Так всплыл "Моби Дик" Мелвилла, странная, многословная, едва подъемная книга-кит. Показательная геоанимация: Америка разлилась, распухла до размеров своего континента - и разрешилась романом, который сейчас готова признать своей литературной конституцией, основополагающим мифом, книгой "малых" пророчеств, никак не меньше.
Чертится сюжет, симметричный российскому. Перед лицом нового пространства собираются все возможные силы слова ("Моби Дик" являет собой сущий Ноев ковчег от литературы, в котором собраны все стили и формы, известные автору), для создания образа, в должной степени поместительного, способного к плаванию в следующем времени.
Выходит, что Океан выставил "зеркало", в котором отразились синхронные усилия по синтезу (ловле?) нового слова. Можно ли в данном контексте, в самых общих чертах сравнить физиономии двух Книг (при том, что одна из них - наша - отсутствует и ее еще предстоит восстановить от противного)?
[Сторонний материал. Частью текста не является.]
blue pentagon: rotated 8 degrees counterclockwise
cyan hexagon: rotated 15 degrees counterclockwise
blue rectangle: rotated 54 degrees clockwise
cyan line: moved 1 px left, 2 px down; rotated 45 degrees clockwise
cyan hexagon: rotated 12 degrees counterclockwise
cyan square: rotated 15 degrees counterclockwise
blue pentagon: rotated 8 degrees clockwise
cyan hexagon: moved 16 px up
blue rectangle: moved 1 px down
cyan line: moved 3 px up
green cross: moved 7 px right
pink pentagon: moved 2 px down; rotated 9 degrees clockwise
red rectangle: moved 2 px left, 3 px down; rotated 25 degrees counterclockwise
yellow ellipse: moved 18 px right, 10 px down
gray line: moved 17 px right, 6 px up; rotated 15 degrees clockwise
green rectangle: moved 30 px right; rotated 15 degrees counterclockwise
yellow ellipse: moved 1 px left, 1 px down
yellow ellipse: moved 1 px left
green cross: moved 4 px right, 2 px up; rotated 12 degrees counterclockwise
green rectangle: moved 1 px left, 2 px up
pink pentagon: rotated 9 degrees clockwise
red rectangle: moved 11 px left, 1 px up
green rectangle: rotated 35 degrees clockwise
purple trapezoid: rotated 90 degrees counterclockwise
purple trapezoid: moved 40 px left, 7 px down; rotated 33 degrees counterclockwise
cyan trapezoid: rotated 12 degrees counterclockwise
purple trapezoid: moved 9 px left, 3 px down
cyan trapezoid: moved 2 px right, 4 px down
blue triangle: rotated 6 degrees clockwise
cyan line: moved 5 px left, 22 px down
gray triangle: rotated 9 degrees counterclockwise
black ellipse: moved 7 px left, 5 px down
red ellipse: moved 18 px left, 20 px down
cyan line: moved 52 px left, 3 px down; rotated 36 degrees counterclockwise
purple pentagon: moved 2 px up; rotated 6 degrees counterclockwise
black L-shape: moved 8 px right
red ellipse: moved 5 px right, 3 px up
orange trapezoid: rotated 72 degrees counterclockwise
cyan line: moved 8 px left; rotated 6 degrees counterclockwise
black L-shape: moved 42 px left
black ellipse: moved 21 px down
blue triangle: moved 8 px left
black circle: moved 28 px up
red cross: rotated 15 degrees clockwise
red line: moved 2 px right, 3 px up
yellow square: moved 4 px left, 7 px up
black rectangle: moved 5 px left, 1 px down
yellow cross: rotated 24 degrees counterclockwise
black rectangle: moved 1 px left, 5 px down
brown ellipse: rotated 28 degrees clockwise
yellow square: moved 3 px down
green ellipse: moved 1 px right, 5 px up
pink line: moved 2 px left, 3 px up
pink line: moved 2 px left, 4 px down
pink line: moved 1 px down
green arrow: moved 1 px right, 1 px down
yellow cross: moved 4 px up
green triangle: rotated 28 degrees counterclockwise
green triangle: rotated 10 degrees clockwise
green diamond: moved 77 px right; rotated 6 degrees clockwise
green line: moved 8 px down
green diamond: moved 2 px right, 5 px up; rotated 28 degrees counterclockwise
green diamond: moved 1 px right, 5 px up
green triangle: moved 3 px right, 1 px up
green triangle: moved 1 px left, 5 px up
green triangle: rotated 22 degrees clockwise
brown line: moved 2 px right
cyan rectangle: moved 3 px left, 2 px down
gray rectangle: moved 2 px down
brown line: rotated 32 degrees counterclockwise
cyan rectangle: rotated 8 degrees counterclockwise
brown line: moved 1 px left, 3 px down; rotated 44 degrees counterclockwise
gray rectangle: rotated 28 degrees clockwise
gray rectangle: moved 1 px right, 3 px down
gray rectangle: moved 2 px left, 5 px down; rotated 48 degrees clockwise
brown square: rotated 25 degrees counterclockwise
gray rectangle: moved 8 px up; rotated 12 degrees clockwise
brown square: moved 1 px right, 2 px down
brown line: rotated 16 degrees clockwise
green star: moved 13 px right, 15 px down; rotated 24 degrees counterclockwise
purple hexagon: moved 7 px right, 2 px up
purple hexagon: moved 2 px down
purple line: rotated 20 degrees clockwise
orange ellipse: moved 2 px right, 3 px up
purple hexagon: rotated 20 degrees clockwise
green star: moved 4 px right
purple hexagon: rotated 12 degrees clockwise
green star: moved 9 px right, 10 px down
Масса вопросов. Что такое Океан? Страница зыбкая и непрописанная. Следующее лоно слова или непокоряемый для него предел? Что за чертеж чертит пара Книг; какой прогноз содержится в их умноженном послании? О прогностических, профетических способностях каждой из них по отдельности сказано немало - необходимо рассмотреть общую мизансцену. Она весьма показательна. На исходной карикатуре материки поменялись ролями: теперь Америка тягает Россию за косицу Камчатки. Крик стоит до небес.